# Task directions
Please restate the data that follows, leaving every word in place.
*** Data for the task ***
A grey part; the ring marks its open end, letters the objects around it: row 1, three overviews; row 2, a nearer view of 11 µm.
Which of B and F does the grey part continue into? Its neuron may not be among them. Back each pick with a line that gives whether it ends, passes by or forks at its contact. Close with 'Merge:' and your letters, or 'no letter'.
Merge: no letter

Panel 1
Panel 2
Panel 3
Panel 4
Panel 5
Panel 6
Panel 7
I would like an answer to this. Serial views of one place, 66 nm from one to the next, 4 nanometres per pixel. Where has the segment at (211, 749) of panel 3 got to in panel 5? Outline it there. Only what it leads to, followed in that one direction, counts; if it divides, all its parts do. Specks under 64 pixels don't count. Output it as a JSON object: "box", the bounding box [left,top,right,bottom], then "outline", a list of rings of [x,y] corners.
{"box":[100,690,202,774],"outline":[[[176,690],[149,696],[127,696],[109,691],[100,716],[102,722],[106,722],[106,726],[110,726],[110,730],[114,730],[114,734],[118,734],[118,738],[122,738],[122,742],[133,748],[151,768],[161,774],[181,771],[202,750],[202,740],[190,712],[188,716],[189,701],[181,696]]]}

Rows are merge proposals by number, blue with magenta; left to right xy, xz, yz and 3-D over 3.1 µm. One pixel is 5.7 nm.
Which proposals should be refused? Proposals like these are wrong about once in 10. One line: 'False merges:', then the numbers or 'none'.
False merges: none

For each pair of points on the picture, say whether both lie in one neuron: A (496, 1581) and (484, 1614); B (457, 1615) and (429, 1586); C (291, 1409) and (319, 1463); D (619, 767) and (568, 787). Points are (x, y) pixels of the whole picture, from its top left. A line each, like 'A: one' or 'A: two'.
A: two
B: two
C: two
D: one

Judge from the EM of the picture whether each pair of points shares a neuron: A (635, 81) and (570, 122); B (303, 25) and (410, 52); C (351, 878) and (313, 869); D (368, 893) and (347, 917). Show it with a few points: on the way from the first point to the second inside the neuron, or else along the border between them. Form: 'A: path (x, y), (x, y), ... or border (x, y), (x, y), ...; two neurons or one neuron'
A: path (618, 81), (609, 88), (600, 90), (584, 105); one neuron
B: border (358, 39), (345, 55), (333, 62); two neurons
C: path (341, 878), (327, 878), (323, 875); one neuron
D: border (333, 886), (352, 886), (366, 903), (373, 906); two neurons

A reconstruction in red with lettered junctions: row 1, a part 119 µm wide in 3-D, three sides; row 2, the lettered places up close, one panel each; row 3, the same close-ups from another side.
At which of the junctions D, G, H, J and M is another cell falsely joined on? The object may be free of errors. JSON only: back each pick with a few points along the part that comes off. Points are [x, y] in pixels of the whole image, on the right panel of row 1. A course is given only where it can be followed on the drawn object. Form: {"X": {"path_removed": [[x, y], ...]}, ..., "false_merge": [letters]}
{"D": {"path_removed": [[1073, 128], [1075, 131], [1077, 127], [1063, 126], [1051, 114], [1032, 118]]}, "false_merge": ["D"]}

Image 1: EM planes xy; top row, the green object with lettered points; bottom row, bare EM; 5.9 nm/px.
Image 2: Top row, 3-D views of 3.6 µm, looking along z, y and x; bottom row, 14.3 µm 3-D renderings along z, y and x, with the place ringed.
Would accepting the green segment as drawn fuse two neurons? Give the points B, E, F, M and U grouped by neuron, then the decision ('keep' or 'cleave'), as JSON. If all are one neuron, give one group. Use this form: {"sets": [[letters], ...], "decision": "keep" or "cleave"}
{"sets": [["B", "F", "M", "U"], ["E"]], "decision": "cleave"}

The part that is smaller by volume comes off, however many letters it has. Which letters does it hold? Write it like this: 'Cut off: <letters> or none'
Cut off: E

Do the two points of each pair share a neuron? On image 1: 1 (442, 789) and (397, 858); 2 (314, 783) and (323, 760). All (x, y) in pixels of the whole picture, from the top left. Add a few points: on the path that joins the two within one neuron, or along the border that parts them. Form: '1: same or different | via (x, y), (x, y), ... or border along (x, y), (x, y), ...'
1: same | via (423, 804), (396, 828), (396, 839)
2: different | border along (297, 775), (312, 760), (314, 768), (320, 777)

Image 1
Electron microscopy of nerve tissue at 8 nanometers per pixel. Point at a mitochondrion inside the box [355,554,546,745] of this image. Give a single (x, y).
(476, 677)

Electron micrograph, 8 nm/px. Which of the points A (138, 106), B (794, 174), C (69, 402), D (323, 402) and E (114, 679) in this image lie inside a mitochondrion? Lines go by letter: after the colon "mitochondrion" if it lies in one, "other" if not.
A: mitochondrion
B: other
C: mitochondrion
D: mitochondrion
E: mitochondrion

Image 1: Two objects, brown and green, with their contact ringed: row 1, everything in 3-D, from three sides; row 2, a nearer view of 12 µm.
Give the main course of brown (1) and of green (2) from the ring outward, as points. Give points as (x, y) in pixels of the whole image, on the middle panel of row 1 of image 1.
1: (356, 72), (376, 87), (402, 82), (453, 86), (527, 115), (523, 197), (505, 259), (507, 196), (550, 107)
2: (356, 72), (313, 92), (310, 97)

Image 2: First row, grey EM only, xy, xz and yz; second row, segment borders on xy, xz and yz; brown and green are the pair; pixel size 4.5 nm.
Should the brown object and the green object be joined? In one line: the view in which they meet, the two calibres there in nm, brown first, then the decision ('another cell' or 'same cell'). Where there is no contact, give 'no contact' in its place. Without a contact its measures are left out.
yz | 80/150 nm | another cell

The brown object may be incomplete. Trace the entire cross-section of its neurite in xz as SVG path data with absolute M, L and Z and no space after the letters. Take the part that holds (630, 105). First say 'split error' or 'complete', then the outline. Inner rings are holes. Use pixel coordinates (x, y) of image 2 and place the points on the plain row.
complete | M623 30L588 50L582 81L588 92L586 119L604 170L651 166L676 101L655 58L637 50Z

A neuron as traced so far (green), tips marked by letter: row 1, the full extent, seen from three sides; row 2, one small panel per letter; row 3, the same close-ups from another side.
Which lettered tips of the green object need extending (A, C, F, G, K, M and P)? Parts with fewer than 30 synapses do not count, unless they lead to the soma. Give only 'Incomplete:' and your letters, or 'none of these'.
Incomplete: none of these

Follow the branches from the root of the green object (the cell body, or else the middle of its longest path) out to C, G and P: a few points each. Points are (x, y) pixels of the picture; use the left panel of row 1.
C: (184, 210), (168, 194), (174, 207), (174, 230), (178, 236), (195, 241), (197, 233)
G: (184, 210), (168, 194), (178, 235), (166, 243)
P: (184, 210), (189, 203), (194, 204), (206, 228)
***
# Answer section
A grey part; the ring marks its open end, letters the objects around it: row 1, three overviews; row 2, a nearer view of 11 µm.
Which of B and F does the grey part continue into? Its neuron may not be among them. Back each pick with a line that gives whether it ends, passes by or forks at its contact. Close with 'Merge:' and your letters, or 'no letter'.
Merge: no letter

Panel 1
Panel 2
Panel 3
Panel 4
Panel 5
Panel 6
Panel 7
I would like an answer to this. Serial views of one place, 66 nm from one to the next, 4 nanometres per pixel. Where has the segment at (211, 749) of panel 3 got to in panel 5? Outline it there. Only what it leads to, followed in that one direction, counts; if it divides, all its parts do. Specks under 64 pixels don't count. Output it as a JSON object: "box", the bounding box [left,top,right,bottom], then "outline", a list of rings of [x,y] corners.
{"box":[100,690,202,774],"outline":[[[176,690],[149,696],[127,696],[109,691],[100,716],[102,722],[106,722],[106,726],[110,726],[110,730],[114,730],[114,734],[118,734],[118,738],[122,738],[122,742],[133,748],[151,768],[161,774],[181,771],[202,750],[202,740],[190,712],[188,716],[189,701],[181,696]]]}

Rows are merge proposals by number, blue with magenta; left to right xy, xz, yz and 3-D over 3.1 µm. One pixel is 5.7 nm.
Which proposals should be refused? Proposals like these are wrong about once in 10. One line: 'False merges:', then the numbers or 'none'.
False merges: none

For each pair of points on the picture, say whether both lie in one neuron: A (496, 1581) and (484, 1614); B (457, 1615) and (429, 1586); C (291, 1409) and (319, 1463); D (619, 767) and (568, 787). Points are (x, y) pixels of the whole picture, from its top left. A line each, like 'A: one' or 'A: two'.
A: two
B: two
C: two
D: one

Judge from the EM of the picture whether each pair of points shares a neuron: A (635, 81) and (570, 122); B (303, 25) and (410, 52); C (351, 878) and (313, 869); D (368, 893) and (347, 917). Show it with a few points: on the way from the first point to the second inside the neuron, or else along the border between them. Form: 'A: path (x, y), (x, y), ... or border (x, y), (x, y), ...; two neurons or one neuron'
A: path (618, 81), (609, 88), (600, 90), (584, 105); one neuron
B: border (358, 39), (345, 55), (333, 62); two neurons
C: path (341, 878), (327, 878), (323, 875); one neuron
D: border (333, 886), (352, 886), (366, 903), (373, 906); two neurons

A reconstruction in red with lettered junctions: row 1, a part 119 µm wide in 3-D, three sides; row 2, the lettered places up close, one panel each; row 3, the same close-ups from another side.
At which of the junctions D, G, H, J and M is another cell falsely joined on? The object may be free of errors. JSON only: back each pick with a few points along the part that comes off. Points are [x, y] in pixels of the whole image, on the right panel of row 1. A course is given only where it can be followed on the drawn object. Form: {"X": {"path_removed": [[x, y], ...]}, ..., "false_merge": [letters]}
{"D": {"path_removed": [[1073, 128], [1075, 131], [1077, 127], [1063, 126], [1051, 114], [1032, 118]]}, "false_merge": ["D"]}

Image 1: EM planes xy; top row, the green object with lettered points; bottom row, bare EM; 5.9 nm/px.
Image 2: Top row, 3-D views of 3.6 µm, looking along z, y and x; bottom row, 14.3 µm 3-D renderings along z, y and x, with the place ringed.
Would accepting the green segment as drawn fuse two neurons? Give the points B, E, F, M and U grouped by neuron, then the decision ('keep' or 'cleave'), as JSON. If all are one neuron, give one group. Use this form: {"sets": [[letters], ...], "decision": "keep" or "cleave"}
{"sets": [["B", "F", "M", "U"], ["E"]], "decision": "cleave"}

The part that is smaller by volume comes off, however many letters it has. Which letters does it hold? Write it like this: 'Cut off: <letters> or none'
Cut off: E

Do the two points of each pair share a neuron? On image 1: 1 (442, 789) and (397, 858); 2 (314, 783) and (323, 760). All (x, y) in pixels of the whole picture, from the top left. Add a few points: on the path that joins the two within one neuron, or along the border that parts them. Form: '1: same or different | via (x, y), (x, y), ... or border along (x, y), (x, y), ...'
1: same | via (423, 804), (396, 828), (396, 839)
2: different | border along (297, 775), (312, 760), (314, 768), (320, 777)

Image 1
Electron microscopy of nerve tissue at 8 nanometers per pixel. Point at a mitochondrion inside the box [355,554,546,745] of this image. Give a single (x, y).
(476, 677)

Electron micrograph, 8 nm/px. Which of the points A (138, 106), B (794, 174), C (69, 402), D (323, 402) and E (114, 679) in this image lie inside a mitochondrion? Lines go by letter: after the colon "mitochondrion" if it lies in one, "other" if not.
A: mitochondrion
B: other
C: mitochondrion
D: mitochondrion
E: mitochondrion

Image 1: Two objects, brown and green, with their contact ringed: row 1, everything in 3-D, from three sides; row 2, a nearer view of 12 µm.
Give the main course of brown (1) and of green (2) from the ring outward, as points. Give points as (x, y) in pixels of the whole image, on the middle panel of row 1 of image 1.
1: (356, 72), (376, 87), (402, 82), (453, 86), (527, 115), (523, 197), (505, 259), (507, 196), (550, 107)
2: (356, 72), (313, 92), (310, 97)

Image 2: First row, grey EM only, xy, xz and yz; second row, segment borders on xy, xz and yz; brown and green are the pair; pixel size 4.5 nm.
Should the brown object and the green object be joined? In one line: the view in which they meet, the two calibres there in nm, brown first, then the decision ('another cell' or 'same cell'). Where there is no contact, give 'no contact' in its place. Without a contact its measures are left out.
yz | 80/150 nm | another cell

The brown object may be incomplete. Trace the entire cross-section of its neurite in xz as SVG path data with absolute M, L and Z and no space after the letters. Take the part that holds (630, 105). First say 'split error' or 'complete', then the outline. Inner rings are holes. Use pixel coordinates (x, y) of image 2 and place the points on the plain row.
complete | M623 30L588 50L582 81L588 92L586 119L604 170L651 166L676 101L655 58L637 50Z

A neuron as traced so far (green), tips marked by letter: row 1, the full extent, seen from three sides; row 2, one small panel per letter; row 3, the same close-ups from another side.
Which lettered tips of the green object need extending (A, C, F, G, K, M and P)? Parts with fewer than 30 synapses do not count, unless they lead to the soma. Give only 'Incomplete:' and your letters, or 'none of these'.
Incomplete: none of these

Follow the branches from the root of the green object (the cell body, or else the middle of its longest path) out to C, G and P: a few points each. Points are (x, y) pixels of the picture; use the left panel of row 1.
C: (184, 210), (168, 194), (174, 207), (174, 230), (178, 236), (195, 241), (197, 233)
G: (184, 210), (168, 194), (178, 235), (166, 243)
P: (184, 210), (189, 203), (194, 204), (206, 228)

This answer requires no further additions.